В ответ на это мешок-Тоша покаянно замяукал.

Ну, теперь всё понятно. Завязанный мешок — это вовсе не господин, не свинья, не разбойник. И господин, и свинья, и разбойник — это всего-навсего кот, который сидит в завязанном мешке. И зовут этого кота Тоша. Так-то!

А мельник Триша едет всё дальше и дальше и никак не подыщет для проказника Тоши подходящего омута. Вот этот, к примеру, куда уж лучше! Но мельник, видно, думает, что для его кота и самый распрекрасный омут нехорош. Видно, любит он своего Тошу, и чем глубже перед ним омут, тем глубже становится его печаль.

ГЛАВА ВТОРАЯ

из которой ничего не видно, потому что дело происходит в мешке, но зато кое-что слышно. (Из дневника Тоши.)

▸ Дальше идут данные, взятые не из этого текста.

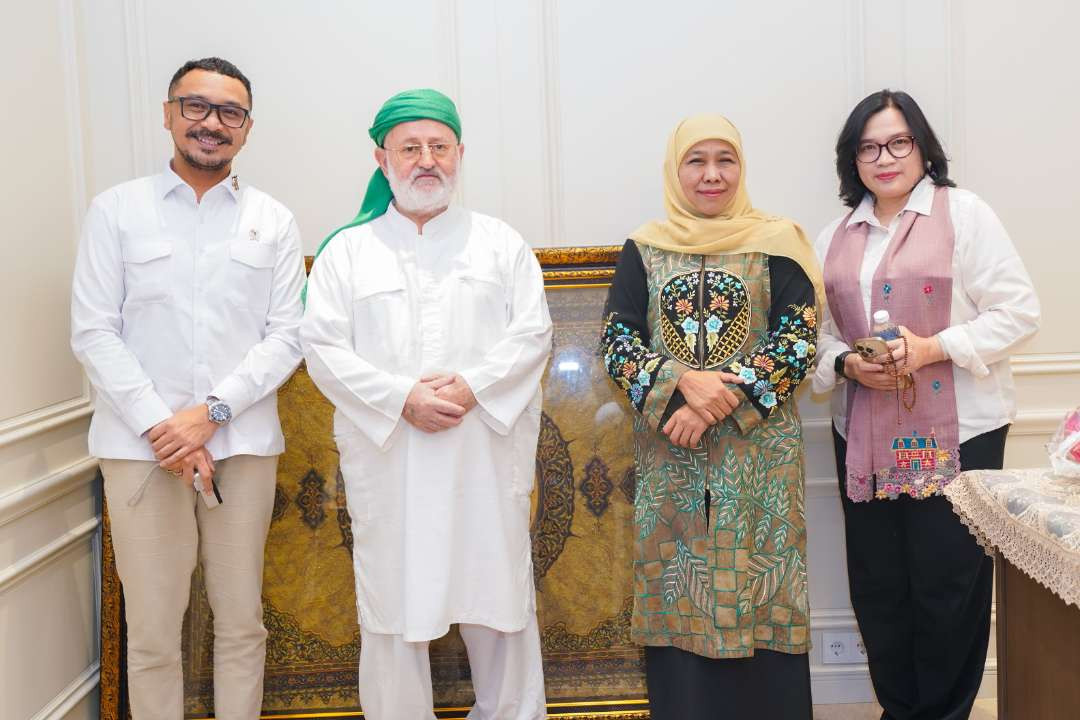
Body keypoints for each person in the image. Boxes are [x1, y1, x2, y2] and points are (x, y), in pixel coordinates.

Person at [300, 88, 552, 720]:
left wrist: (470, 389)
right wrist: (401, 399)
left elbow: (533, 334)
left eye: (439, 146)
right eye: (410, 148)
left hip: (482, 456)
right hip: (395, 461)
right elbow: (322, 348)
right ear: (382, 159)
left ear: (460, 154)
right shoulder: (345, 254)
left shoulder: (501, 243)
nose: (426, 160)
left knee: (498, 598)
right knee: (393, 604)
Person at [70, 57, 305, 719]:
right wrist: (164, 427)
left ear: (247, 129)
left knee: (241, 623)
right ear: (169, 114)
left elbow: (286, 336)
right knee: (150, 635)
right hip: (138, 450)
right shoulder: (115, 211)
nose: (211, 123)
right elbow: (94, 331)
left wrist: (209, 415)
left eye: (228, 112)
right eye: (196, 106)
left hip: (242, 446)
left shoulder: (273, 220)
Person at [813, 89, 1040, 720]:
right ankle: (899, 710)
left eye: (897, 142)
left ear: (922, 146)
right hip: (863, 434)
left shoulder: (964, 214)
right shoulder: (835, 233)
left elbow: (1019, 313)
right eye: (868, 147)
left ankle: (943, 713)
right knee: (880, 586)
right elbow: (820, 335)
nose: (884, 158)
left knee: (947, 585)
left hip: (960, 435)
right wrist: (846, 363)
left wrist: (933, 348)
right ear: (851, 159)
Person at [600, 114, 822, 719]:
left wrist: (712, 404)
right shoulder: (644, 247)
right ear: (676, 170)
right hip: (670, 456)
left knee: (761, 581)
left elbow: (798, 339)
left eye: (725, 159)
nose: (712, 174)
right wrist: (679, 390)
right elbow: (618, 340)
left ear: (741, 168)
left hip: (759, 463)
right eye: (696, 161)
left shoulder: (778, 241)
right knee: (680, 587)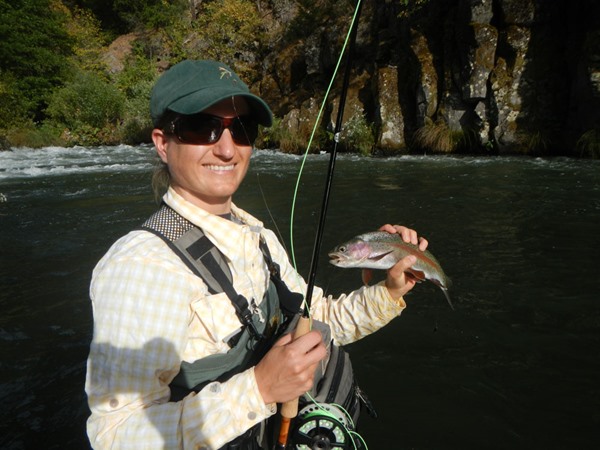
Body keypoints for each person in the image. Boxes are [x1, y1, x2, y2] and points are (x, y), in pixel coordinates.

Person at [85, 59, 429, 449]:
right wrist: (260, 388)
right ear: (163, 143)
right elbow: (115, 436)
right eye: (203, 127)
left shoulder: (254, 232)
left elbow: (320, 320)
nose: (228, 149)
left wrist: (390, 290)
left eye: (242, 129)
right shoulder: (142, 267)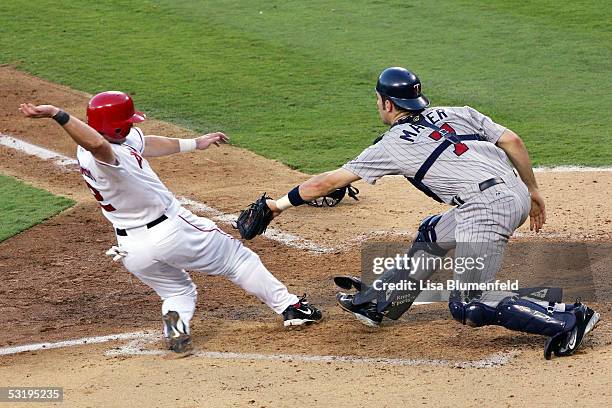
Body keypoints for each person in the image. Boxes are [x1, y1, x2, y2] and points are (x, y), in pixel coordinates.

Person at [263, 67, 599, 359]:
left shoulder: (392, 144)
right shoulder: (455, 111)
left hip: (485, 208)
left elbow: (326, 183)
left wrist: (277, 205)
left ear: (387, 103)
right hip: (513, 192)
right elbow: (512, 141)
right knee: (433, 234)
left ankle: (568, 320)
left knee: (468, 304)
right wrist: (534, 190)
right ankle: (380, 303)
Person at [19, 91, 322, 354]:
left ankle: (175, 333)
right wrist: (57, 114)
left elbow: (144, 142)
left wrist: (194, 143)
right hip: (170, 231)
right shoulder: (104, 155)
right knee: (237, 259)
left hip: (130, 248)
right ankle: (291, 307)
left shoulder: (106, 141)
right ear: (118, 126)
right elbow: (100, 146)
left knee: (178, 293)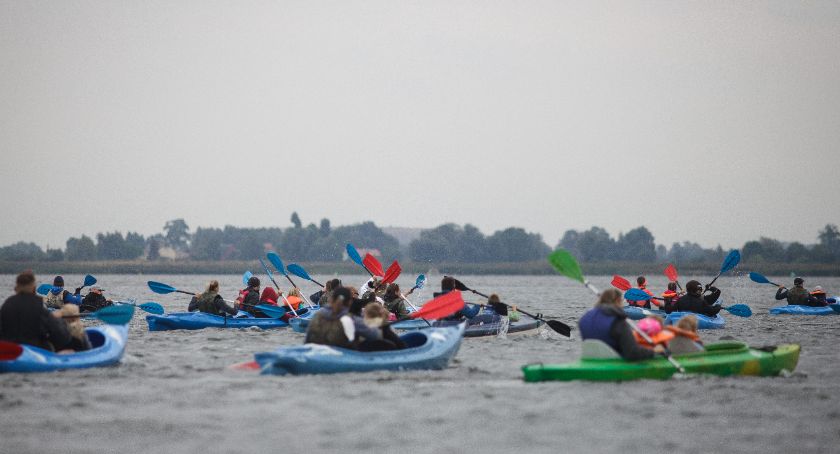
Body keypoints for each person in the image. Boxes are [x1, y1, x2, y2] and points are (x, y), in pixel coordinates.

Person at [578, 288, 664, 361]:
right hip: (613, 360)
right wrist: (654, 351)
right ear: (618, 301)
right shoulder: (618, 322)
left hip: (589, 358)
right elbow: (632, 353)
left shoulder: (584, 318)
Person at [0, 271, 72, 351]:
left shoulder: (6, 305)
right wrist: (60, 320)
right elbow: (62, 337)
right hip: (36, 351)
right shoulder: (39, 306)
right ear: (34, 288)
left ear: (16, 287)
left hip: (10, 350)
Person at [304, 287, 382, 349]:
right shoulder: (351, 319)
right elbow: (375, 335)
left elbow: (307, 340)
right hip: (339, 355)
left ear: (331, 299)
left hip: (315, 351)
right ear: (350, 302)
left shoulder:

Горе мне, чёрному, горе мне, несчастному! Схватил меня дед Триша, запрятал в мешок и везёт невесть куда. Уж конечно, такое путешествие добром не кончится. Влип! Погорел! Пропал! Ни за что ни про что шкуру сдерут. Да попади я сейчас в конуру моего злейшего врага блохолова Жучи, и то, наверно, веселей было бы.